• **Records for processing**:
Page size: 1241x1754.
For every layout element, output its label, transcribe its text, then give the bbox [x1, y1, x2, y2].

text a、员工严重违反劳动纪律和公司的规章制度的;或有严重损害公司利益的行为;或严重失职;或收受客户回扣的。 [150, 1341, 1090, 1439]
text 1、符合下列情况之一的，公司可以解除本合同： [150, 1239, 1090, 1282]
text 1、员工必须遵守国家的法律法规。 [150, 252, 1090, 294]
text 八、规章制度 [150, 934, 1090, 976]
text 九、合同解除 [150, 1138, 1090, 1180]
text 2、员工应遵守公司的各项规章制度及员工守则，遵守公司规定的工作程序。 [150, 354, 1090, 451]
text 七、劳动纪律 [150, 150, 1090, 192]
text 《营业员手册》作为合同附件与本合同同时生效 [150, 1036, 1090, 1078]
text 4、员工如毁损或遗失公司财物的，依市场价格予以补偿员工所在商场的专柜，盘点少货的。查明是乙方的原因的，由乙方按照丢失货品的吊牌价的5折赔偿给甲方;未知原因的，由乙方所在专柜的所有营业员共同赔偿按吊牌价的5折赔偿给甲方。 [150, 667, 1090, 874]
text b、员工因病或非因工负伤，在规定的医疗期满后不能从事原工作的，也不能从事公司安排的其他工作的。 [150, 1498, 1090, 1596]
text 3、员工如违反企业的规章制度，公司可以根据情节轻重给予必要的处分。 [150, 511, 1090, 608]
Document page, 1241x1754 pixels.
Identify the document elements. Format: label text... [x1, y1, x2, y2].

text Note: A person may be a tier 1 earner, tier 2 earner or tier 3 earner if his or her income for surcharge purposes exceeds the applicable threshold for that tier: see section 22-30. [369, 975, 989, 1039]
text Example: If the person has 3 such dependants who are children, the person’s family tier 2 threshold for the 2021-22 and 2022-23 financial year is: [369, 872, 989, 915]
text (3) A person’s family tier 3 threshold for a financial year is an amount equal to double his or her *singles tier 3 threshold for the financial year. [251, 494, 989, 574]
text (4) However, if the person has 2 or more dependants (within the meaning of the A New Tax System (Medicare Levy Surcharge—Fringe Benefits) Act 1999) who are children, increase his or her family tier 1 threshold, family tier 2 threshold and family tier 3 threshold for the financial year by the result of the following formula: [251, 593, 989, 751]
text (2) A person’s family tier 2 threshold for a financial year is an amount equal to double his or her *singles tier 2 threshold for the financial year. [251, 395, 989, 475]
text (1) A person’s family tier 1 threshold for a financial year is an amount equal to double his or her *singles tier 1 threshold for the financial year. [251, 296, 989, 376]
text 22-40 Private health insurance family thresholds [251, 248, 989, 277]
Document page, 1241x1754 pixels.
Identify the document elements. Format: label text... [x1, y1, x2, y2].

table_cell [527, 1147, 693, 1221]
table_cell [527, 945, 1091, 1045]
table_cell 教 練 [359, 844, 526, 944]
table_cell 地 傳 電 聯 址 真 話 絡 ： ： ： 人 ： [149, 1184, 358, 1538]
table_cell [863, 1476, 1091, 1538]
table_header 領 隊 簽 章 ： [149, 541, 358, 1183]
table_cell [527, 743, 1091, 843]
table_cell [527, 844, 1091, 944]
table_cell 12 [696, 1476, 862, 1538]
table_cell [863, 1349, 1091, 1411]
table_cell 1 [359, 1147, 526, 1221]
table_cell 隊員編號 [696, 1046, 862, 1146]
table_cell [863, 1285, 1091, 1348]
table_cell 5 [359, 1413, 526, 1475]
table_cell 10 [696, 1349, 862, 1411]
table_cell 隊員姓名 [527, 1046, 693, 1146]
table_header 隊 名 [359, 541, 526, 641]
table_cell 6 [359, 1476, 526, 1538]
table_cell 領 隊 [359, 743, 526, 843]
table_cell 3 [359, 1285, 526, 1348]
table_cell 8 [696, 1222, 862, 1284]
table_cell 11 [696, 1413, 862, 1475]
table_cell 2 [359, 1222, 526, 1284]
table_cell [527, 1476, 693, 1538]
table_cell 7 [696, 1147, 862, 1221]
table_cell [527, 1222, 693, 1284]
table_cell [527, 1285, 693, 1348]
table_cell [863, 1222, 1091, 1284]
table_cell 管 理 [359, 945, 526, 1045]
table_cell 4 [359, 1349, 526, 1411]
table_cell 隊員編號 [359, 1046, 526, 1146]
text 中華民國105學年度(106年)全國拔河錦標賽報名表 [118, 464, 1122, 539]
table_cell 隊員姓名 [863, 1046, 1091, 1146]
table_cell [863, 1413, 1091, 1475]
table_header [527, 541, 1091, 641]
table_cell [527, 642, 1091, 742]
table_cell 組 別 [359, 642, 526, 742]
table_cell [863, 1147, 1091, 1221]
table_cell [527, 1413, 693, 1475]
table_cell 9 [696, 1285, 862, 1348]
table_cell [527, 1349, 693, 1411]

• **Task objective**:
All entries above are to be repeated verbatim, down to the last line.

• **Task output**:
Page size: 1241x1754.
For every layout element, output its label, transcribe its text, then give the bbox [x1, y1, x2, y2].

text a、员工严重违反劳动纪律和公司的规章制度的;或有严重损害公司利益的行为;或严重失职;或收受客户回扣的。 [150, 1341, 1090, 1439]
text 1、符合下列情况之一的，公司可以解除本合同： [150, 1239, 1090, 1282]
text 1、员工必须遵守国家的法律法规。 [150, 252, 1090, 294]
text 八、规章制度 [150, 934, 1090, 976]
text 九、合同解除 [150, 1138, 1090, 1180]
text 2、员工应遵守公司的各项规章制度及员工守则，遵守公司规定的工作程序。 [150, 354, 1090, 451]
text 七、劳动纪律 [150, 150, 1090, 192]
text 《营业员手册》作为合同附件与本合同同时生效 [150, 1036, 1090, 1078]
text 4、员工如毁损或遗失公司财物的，依市场价格予以补偿员工所在商场的专柜，盘点少货的。查明是乙方的原因的，由乙方按照丢失货品的吊牌价的5折赔偿给甲方;未知原因的，由乙方所在专柜的所有营业员共同赔偿按吊牌价的5折赔偿给甲方。 [150, 667, 1090, 874]
text b、员工因病或非因工负伤，在规定的医疗期满后不能从事原工作的，也不能从事公司安排的其他工作的。 [150, 1498, 1090, 1596]
text 3、员工如违反企业的规章制度，公司可以根据情节轻重给予必要的处分。 [150, 511, 1090, 608]
Document page, 1241x1754 pixels.
Identify the document elements. Format: label text... [x1, y1, x2, y2].

text Note: A person may be a tier 1 earner, tier 2 earner or tier 3 earner if his or her income for surcharge purposes exceeds the applicable threshold for that tier: see section 22-30. [369, 975, 989, 1039]
text Example: If the person has 3 such dependants who are children, the person’s family tier 2 threshold for the 2021-22 and 2022-23 financial year is: [369, 872, 989, 915]
text (3) A person’s family tier 3 threshold for a financial year is an amount equal to double his or her *singles tier 3 threshold for the financial year. [251, 494, 989, 574]
text (4) However, if the person has 2 or more dependants (within the meaning of the A New Tax System (Medicare Levy Surcharge—Fringe Benefits) Act 1999) who are children, increase his or her family tier 1 threshold, family tier 2 threshold and family tier 3 threshold for the financial year by the result of the following formula: [251, 593, 989, 751]
text (2) A person’s family tier 2 threshold for a financial year is an amount equal to double his or her *singles tier 2 threshold for the financial year. [251, 395, 989, 475]
text (1) A person’s family tier 1 threshold for a financial year is an amount equal to double his or her *singles tier 1 threshold for the financial year. [251, 296, 989, 376]
text 22-40 Private health insurance family thresholds [251, 248, 989, 277]
Document page, 1241x1754 pixels.
Identify the document elements. Format: label text... [x1, y1, x2, y2].

table_cell [527, 1147, 693, 1221]
table_cell [527, 945, 1091, 1045]
table_cell 教 練 [359, 844, 526, 944]
table_cell 地 傳 電 聯 址 真 話 絡 ： ： ： 人 ： [149, 1184, 358, 1538]
table_cell [863, 1476, 1091, 1538]
table_header 領 隊 簽 章 ： [149, 541, 358, 1183]
table_cell [527, 743, 1091, 843]
table_cell [527, 844, 1091, 944]
table_cell 12 [696, 1476, 862, 1538]
table_cell [863, 1349, 1091, 1411]
table_cell 1 [359, 1147, 526, 1221]
table_cell 隊員編號 [696, 1046, 862, 1146]
table_cell [863, 1285, 1091, 1348]
table_cell 5 [359, 1413, 526, 1475]
table_cell 10 [696, 1349, 862, 1411]
table_cell 隊員姓名 [527, 1046, 693, 1146]
table_header 隊 名 [359, 541, 526, 641]
table_cell 6 [359, 1476, 526, 1538]
table_cell 領 隊 [359, 743, 526, 843]
table_cell 3 [359, 1285, 526, 1348]
table_cell 8 [696, 1222, 862, 1284]
table_cell 11 [696, 1413, 862, 1475]
table_cell 2 [359, 1222, 526, 1284]
table_cell [527, 1476, 693, 1538]
table_cell 7 [696, 1147, 862, 1221]
table_cell [527, 1222, 693, 1284]
table_cell [527, 1285, 693, 1348]
table_cell [863, 1222, 1091, 1284]
table_cell 管 理 [359, 945, 526, 1045]
table_cell 4 [359, 1349, 526, 1411]
table_cell 隊員編號 [359, 1046, 526, 1146]
text 中華民國105學年度(106年)全國拔河錦標賽報名表 [118, 464, 1122, 539]
table_cell 隊員姓名 [863, 1046, 1091, 1146]
table_cell [863, 1413, 1091, 1475]
table_header [527, 541, 1091, 641]
table_cell [527, 642, 1091, 742]
table_cell 組 別 [359, 642, 526, 742]
table_cell [863, 1147, 1091, 1221]
table_cell [527, 1413, 693, 1475]
table_cell 9 [696, 1285, 862, 1348]
table_cell [527, 1349, 693, 1411]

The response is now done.